# [WORK TASK]
Make an exact copy of the records, dropping all pictures.

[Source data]
Segment Open

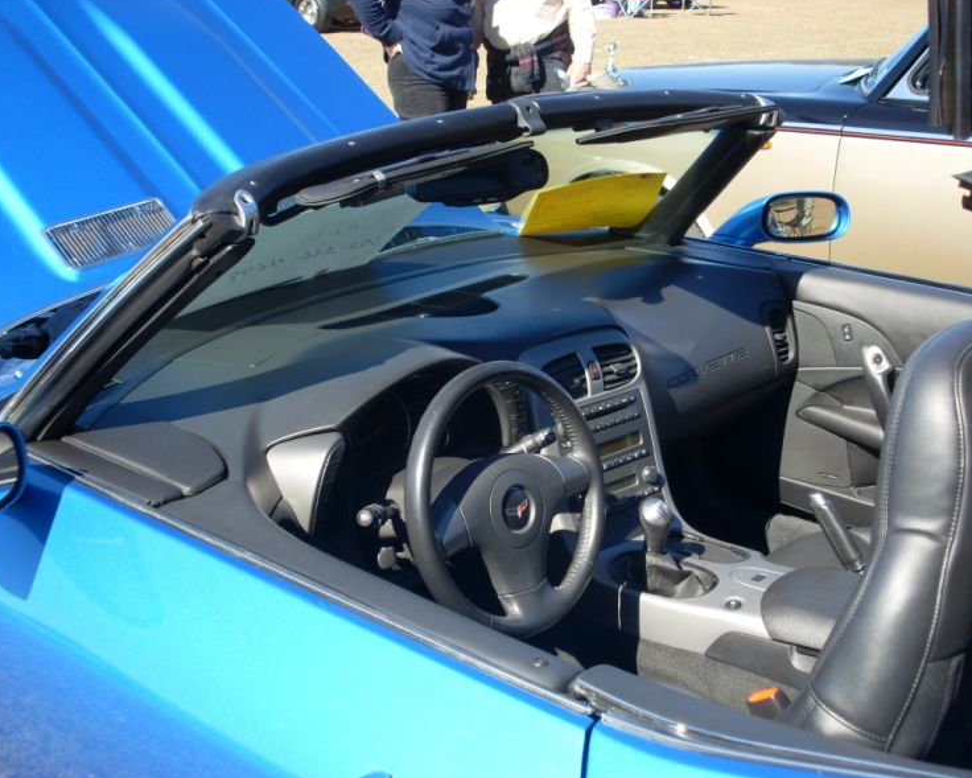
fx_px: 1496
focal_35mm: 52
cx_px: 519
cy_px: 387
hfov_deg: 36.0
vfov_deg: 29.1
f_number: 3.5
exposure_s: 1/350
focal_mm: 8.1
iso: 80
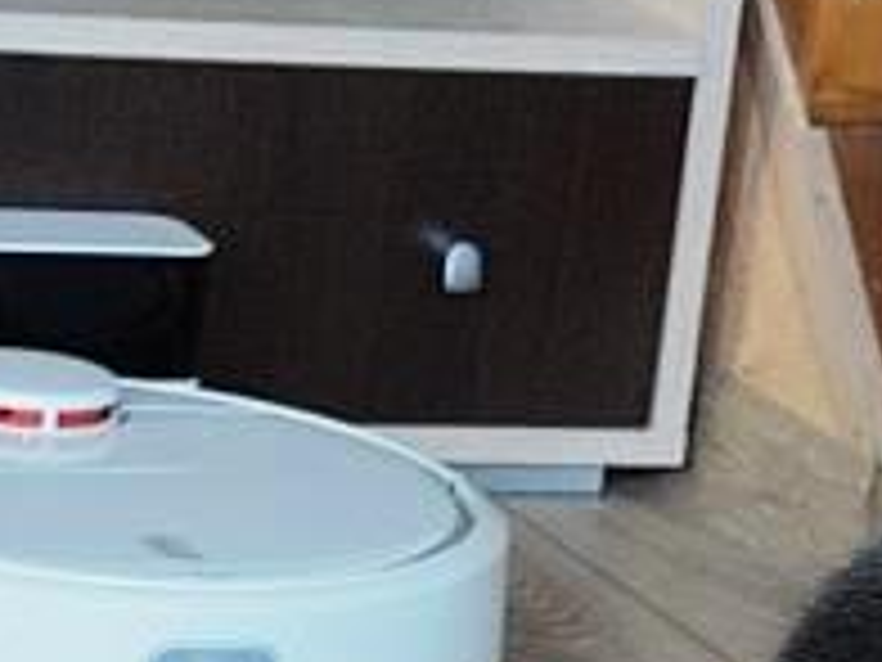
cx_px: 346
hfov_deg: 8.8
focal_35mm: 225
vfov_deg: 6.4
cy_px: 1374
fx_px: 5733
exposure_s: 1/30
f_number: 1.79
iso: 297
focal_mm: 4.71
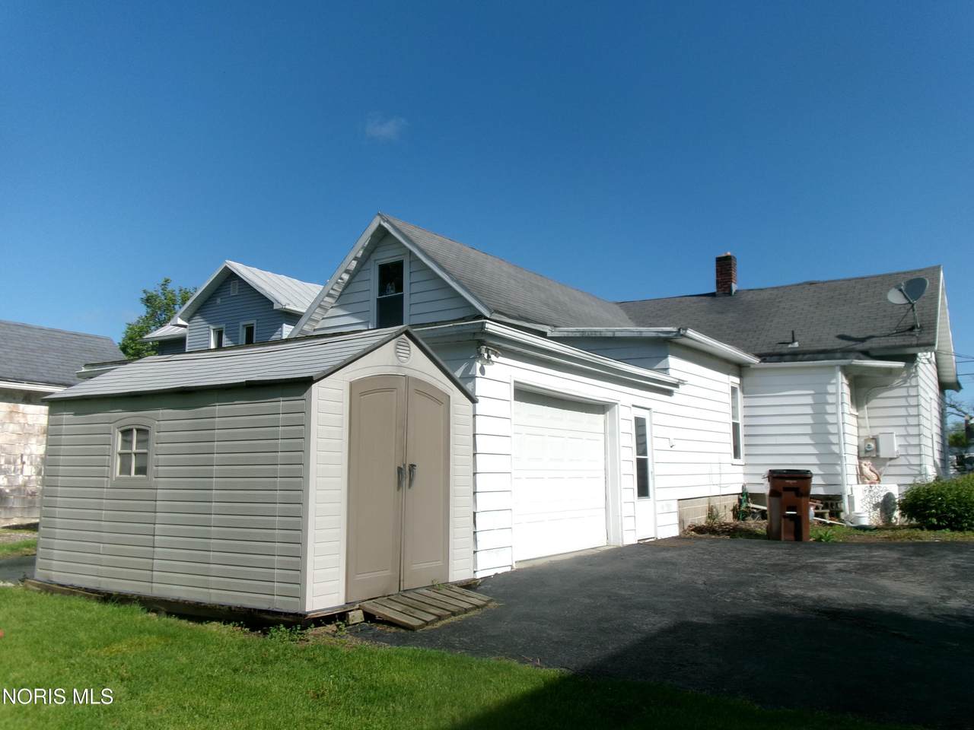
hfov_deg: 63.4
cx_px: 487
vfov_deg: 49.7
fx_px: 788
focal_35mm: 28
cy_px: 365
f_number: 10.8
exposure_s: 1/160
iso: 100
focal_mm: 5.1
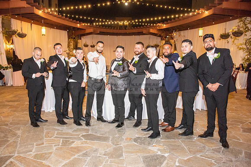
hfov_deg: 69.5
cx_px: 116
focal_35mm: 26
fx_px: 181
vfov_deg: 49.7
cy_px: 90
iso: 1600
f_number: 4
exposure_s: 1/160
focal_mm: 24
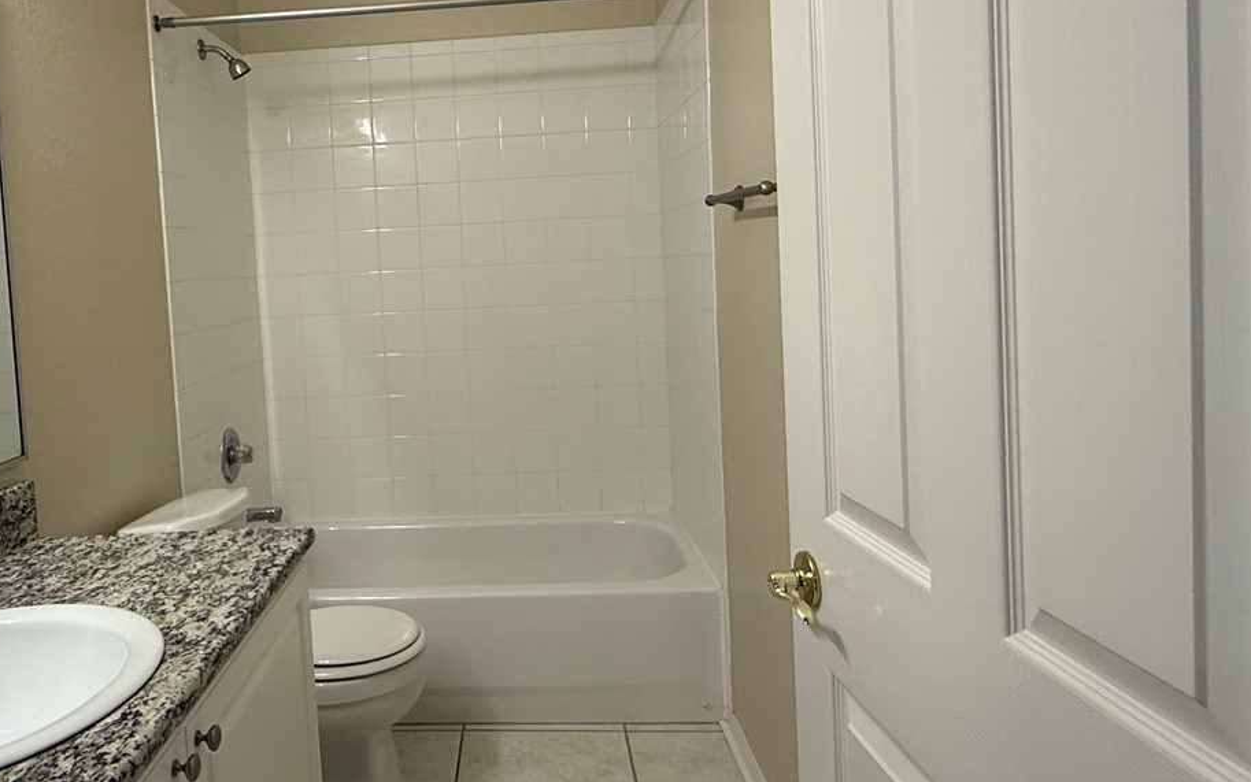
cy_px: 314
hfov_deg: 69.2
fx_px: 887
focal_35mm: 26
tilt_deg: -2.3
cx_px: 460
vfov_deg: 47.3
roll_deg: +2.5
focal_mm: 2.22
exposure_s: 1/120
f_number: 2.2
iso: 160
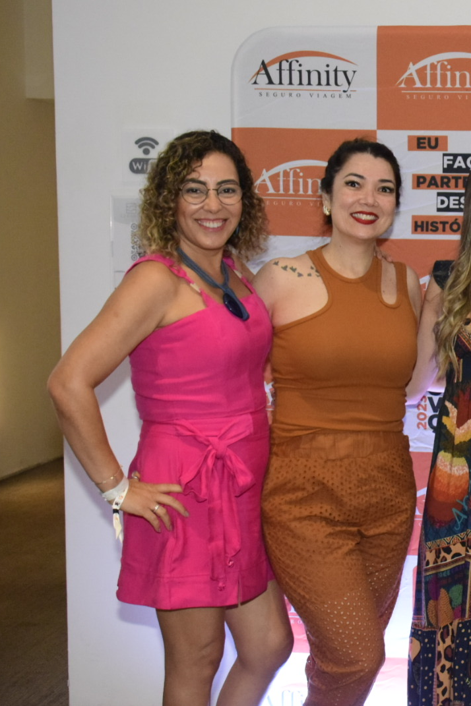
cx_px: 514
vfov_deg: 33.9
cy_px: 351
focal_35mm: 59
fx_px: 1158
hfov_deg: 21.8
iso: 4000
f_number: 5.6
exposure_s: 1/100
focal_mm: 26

Segment Closed

# [FINISHED EXERCISE]
fx_px: 1496
focal_35mm: 52
cx_px: 519
cy_px: 387
hfov_deg: 36.0
vfov_deg: 29.1
f_number: 3.5
exposure_s: 1/350
focal_mm: 8.1
iso: 80
cx_px: 346
hfov_deg: 8.8
focal_35mm: 225
vfov_deg: 6.4
cy_px: 1374
fx_px: 5733
exposure_s: 1/30
f_number: 1.79
iso: 297
focal_mm: 4.71
hfov_deg: 63.4
cx_px: 487
vfov_deg: 49.7
fx_px: 788
focal_35mm: 28
cy_px: 365
f_number: 10.8
exposure_s: 1/160
iso: 100
focal_mm: 5.1
hfov_deg: 69.5
cx_px: 116
focal_35mm: 26
fx_px: 181
vfov_deg: 49.7
cy_px: 90
iso: 1600
f_number: 4
exposure_s: 1/160
focal_mm: 24
cy_px: 314
hfov_deg: 69.2
fx_px: 887
focal_35mm: 26
tilt_deg: -2.3
cx_px: 460
vfov_deg: 47.3
roll_deg: +2.5
focal_mm: 2.22
exposure_s: 1/120
f_number: 2.2
iso: 160
cx_px: 514
vfov_deg: 33.9
cy_px: 351
focal_35mm: 59
fx_px: 1158
hfov_deg: 21.8
iso: 4000
f_number: 5.6
exposure_s: 1/100
focal_mm: 26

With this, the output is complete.